In the end, this really shouldn’t even be a question of politics.  The Supreme Court has become far too important, which threatens the stability of the three-cornered government the Framers created, in which three co-equal branches did their assigned thing and cooperated in order to maintain the stability and well-being of the Republic.  You could make the case that Marbury vs. Madison threw that out the window only 14 years after the Constitution was ratified, when John Marshall his own bad self decided that the Court had the power of review over what the other two branches do.  In retrospect, John Marshall probably should have been taken out and hanged from the nearest convenient lamppost along with his concurring brethren, because that supposed power appears nowhere in the Constitution and was created entirely out of whole cloth by Marshall.  And it turned the Court into a political wrecking ball, which has only gotten bigger and heavier and worse ever since, what with justices and even judges in inferior courts legislating from the bench in a manner that was never envisioned by the Framers.

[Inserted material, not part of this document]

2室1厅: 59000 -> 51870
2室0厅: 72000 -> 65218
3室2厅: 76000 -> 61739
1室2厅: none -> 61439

If not for the tension between the Executive and the Legislature that has existed for more years than I like to think about, the Court would not be important, and wouldn’t be something that could be put in play as it has been at least since Reagan nominated Robert Bork — a massively-qualified legal mind beaten to death by Ted Kennedy, Joe Biden, and the rest of the Democrats on the Senate Judiciary Committee.  (Although it may have been just as well — some of his statements toward the end of his life suggested to me that he might have become a squish like Anthony Kennedy.)

In the end, though, it comes down to the fact that Ginsburg lacked sufficient humility to understand that in politics, nothing is either permanent or certain, and that she should have had the grace and sense to retire at a reasonable point after her first pancreatic cancer diagnosis in 2009, and let Obama replace her with a Democrat while he had the ability and his party held the majority in the Senate to do that.

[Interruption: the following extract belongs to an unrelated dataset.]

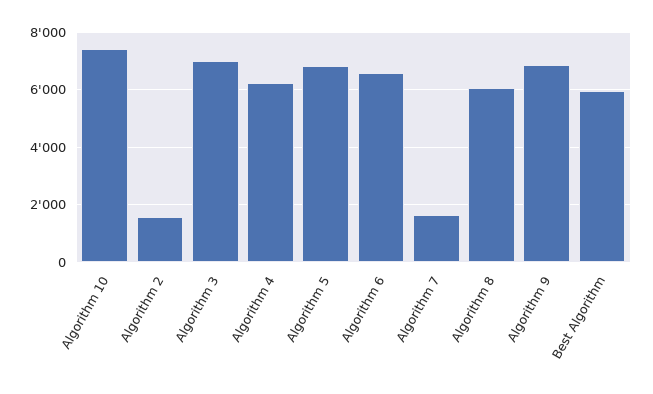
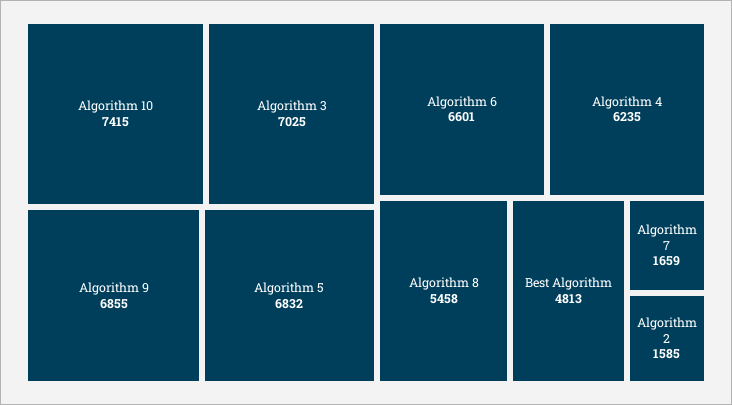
Algorithm 8: 6000 -> 5458
Best Algorithm: 6000 -> 4813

That she followed whence her hubris led her, well, sucks to be the Democrats, right now.  As Omar Khayyám memorably put it,

“The Moving Finger writes; and, having writ,
Moves on: nor all thy Piety nor Wit
Shall lure it back to cancel half a Line,
Nor all thy Tears wash out a Word of it.”

History is history, bitches.  You can’t change it.  Not a moment of it.  And nobody can predict the future.

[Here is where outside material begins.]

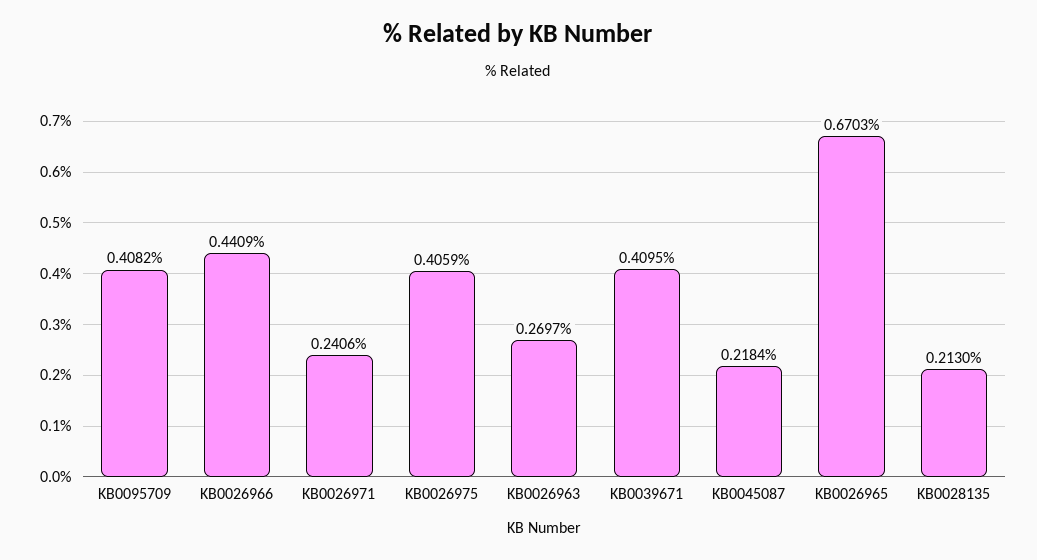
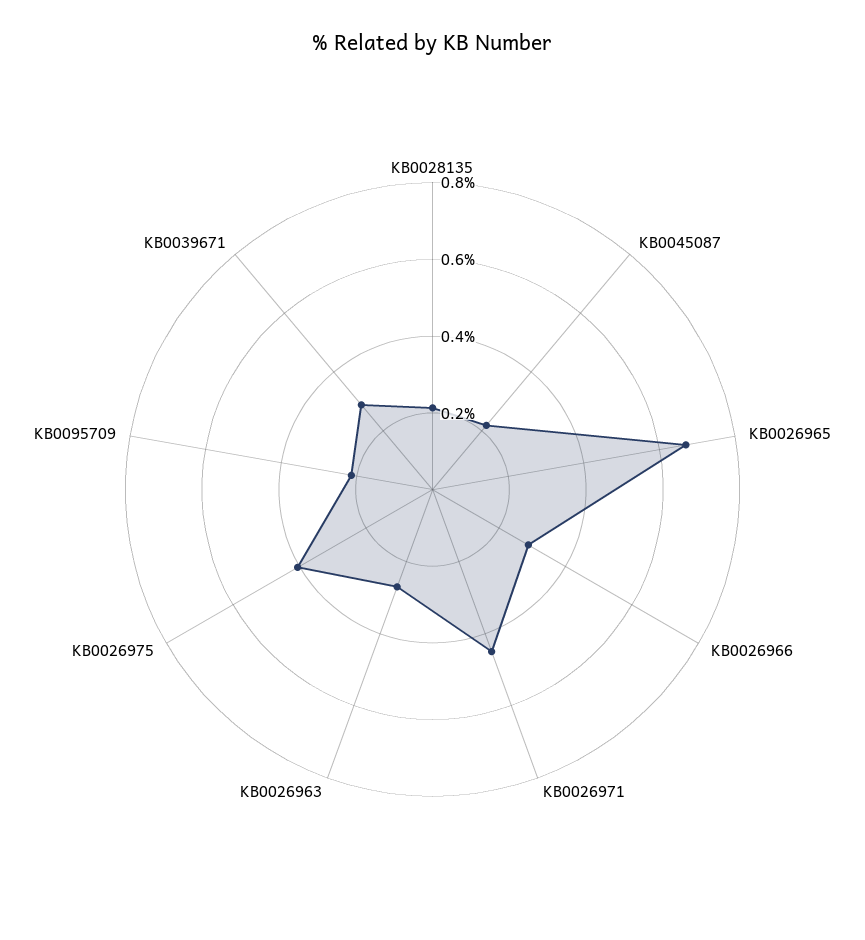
KB0095709: 0.4082 -> 0.2
KB0026966: 0.4409 -> 0.3
KB0026971: 0.2406 -> 0.45
KB0039671: 0.4095 -> 0.3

Blame yourselves, commies.

Democrats, socialists, communists, and progressives (but I repeat myself repeatedly) are now screaming, in the wake of the RBG…er…RPG that’s been fired into their ranks, that the Senate must not consider any Supreme Court nomination before the election.  They base this off Cocaine Mitch’s refusal to consider Barack Obama’s last attempt to nominate a Supreme Court justice just prior to Obama going out of office in January 2017.  But the situation is completely different.

  • First of all, the obvious:  Trump, not currently term-limited as Obama was, may (probably will, at this point, but don’t get cocky) be re-elected.  So why wait to fill the vacancy?
  • Second, we may need that vacancy filled stat, if the election is close enough — close enough for the Democrats, et al., to cheat, that is.
  • Third, the Democrats, et al., don’t have the votes to stop it.  They don’t (currently) control the Senate.  (Of course, they might be able to flip some GOP squishes, but the GOP squishes need to consider what their situation is going to be if Trump is re-elected.  Because after the election, Trump will have more flexibility (where have we heard that before?), and the squishes may find themselves out in the cold.  My attitude is the GOP stalwarts need to put some spine into the squishes…and make it clear that they’re going to be considered second-class senators without any support for anything they want for the next four years if they don’t get with the program.  If I were the GOP, I’d be laying plans to replace these assholes ASAP anyway.
  • Finally, if you think the Democrats wouldn’t take advantage of a situation like this, you’re smoking something funky and need to lay off the THC.

Quite frankly, if Trump is re-elected and doesn’t invoke the Insurrection Act immediately after, I’m going to be sorely disappointed.  But that’s another story and a post for another time.